Exclude the pictures, and otherwise reproduce the data in full.
==== Given material
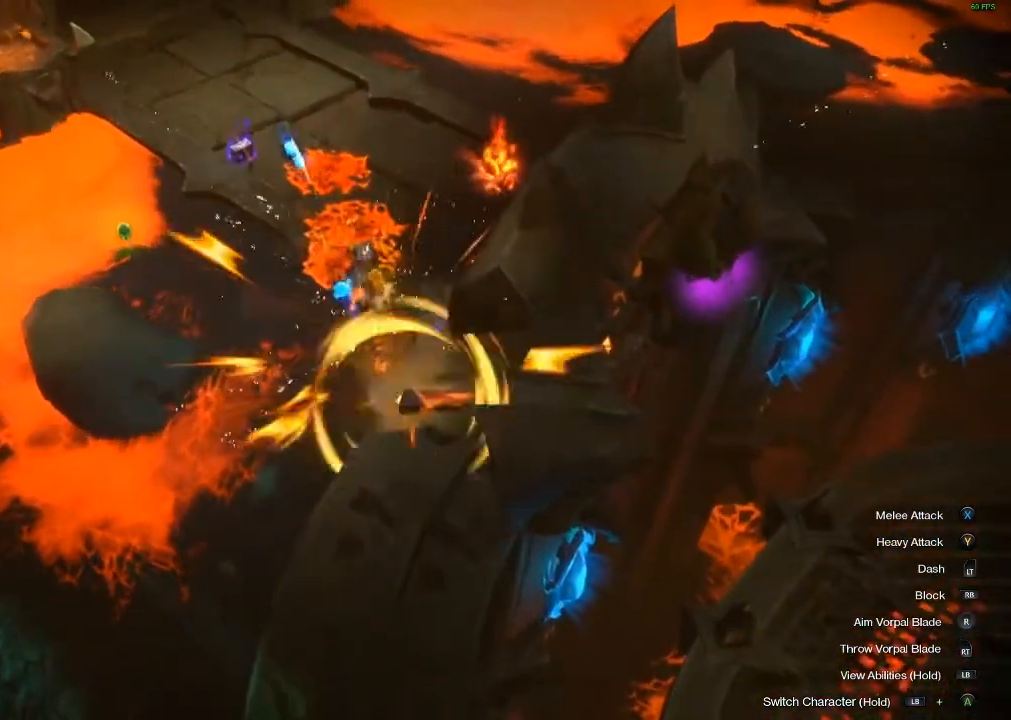
{"buttons": [], "left_stick": "up", "events": [[117, "A", "up"], [333, "A", "down"], [433, "A", "up"]]}
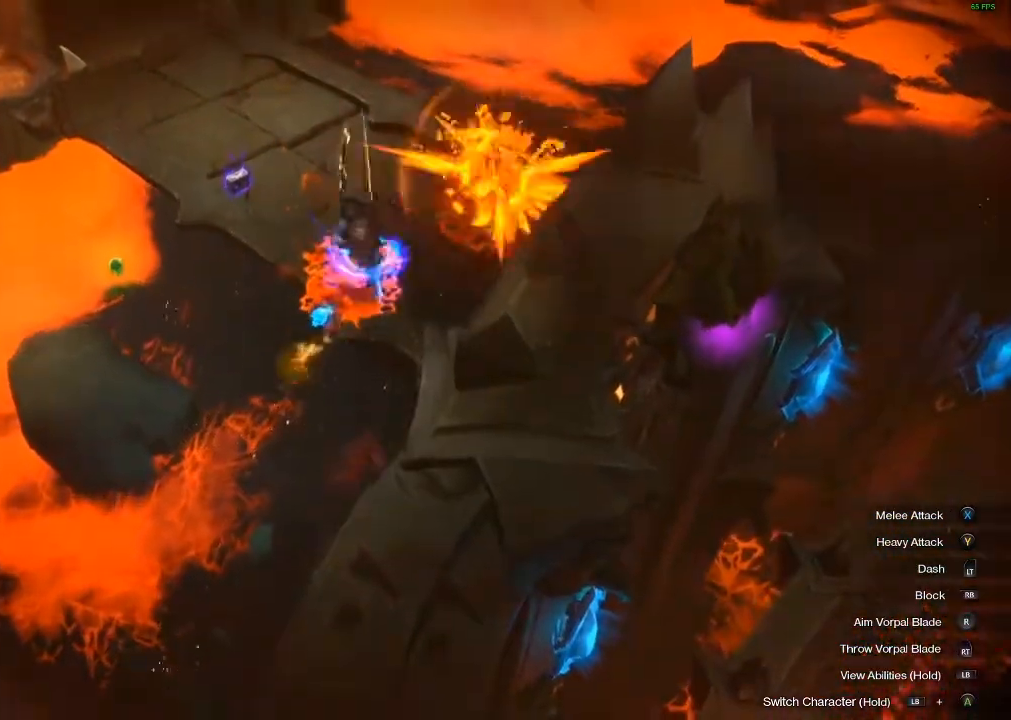
{"buttons": [], "left_stick": "up-left", "events": [[83, "left_stick", "up-left"]]}
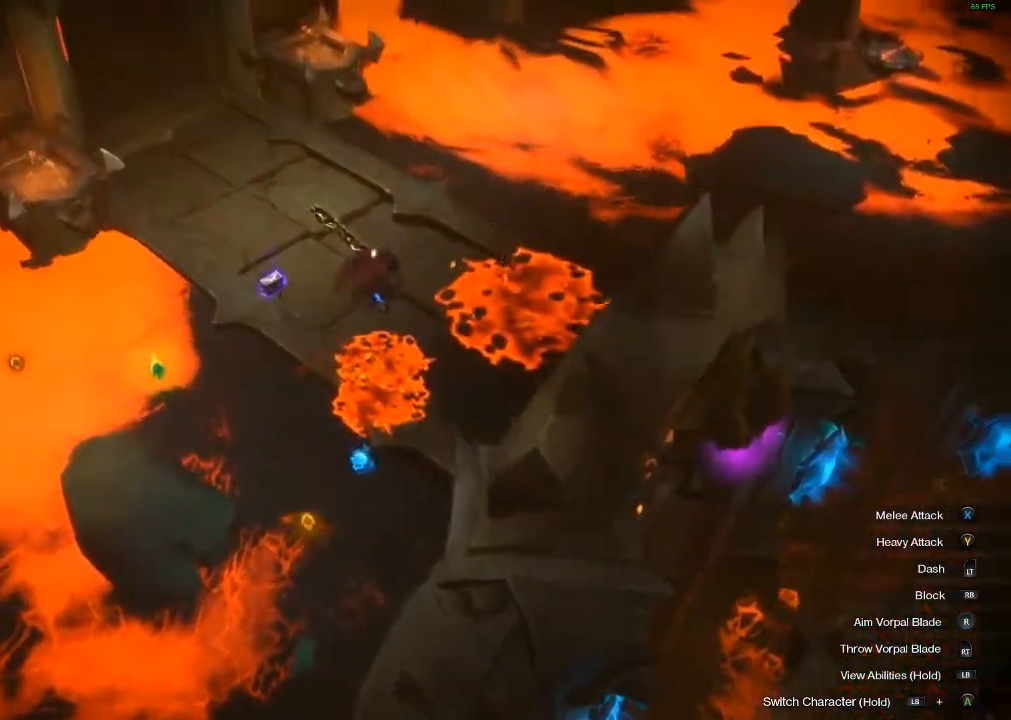
{"buttons": [], "left_stick": "up-left", "events": [[33, "left_stick", "up"], [433, "left_stick", "up-left"]]}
========
**Problem solution:**
{"buttons": [], "left_stick": "up", "events": [[117, "A", "up"], [333, "A", "down"], [433, "A", "up"]]}
{"buttons": [], "left_stick": "up-left", "events": [[83, "left_stick", "up-left"]]}
{"buttons": [], "left_stick": "up-left", "events": [[33, "left_stick", "up"], [433, "left_stick", "up-left"]]}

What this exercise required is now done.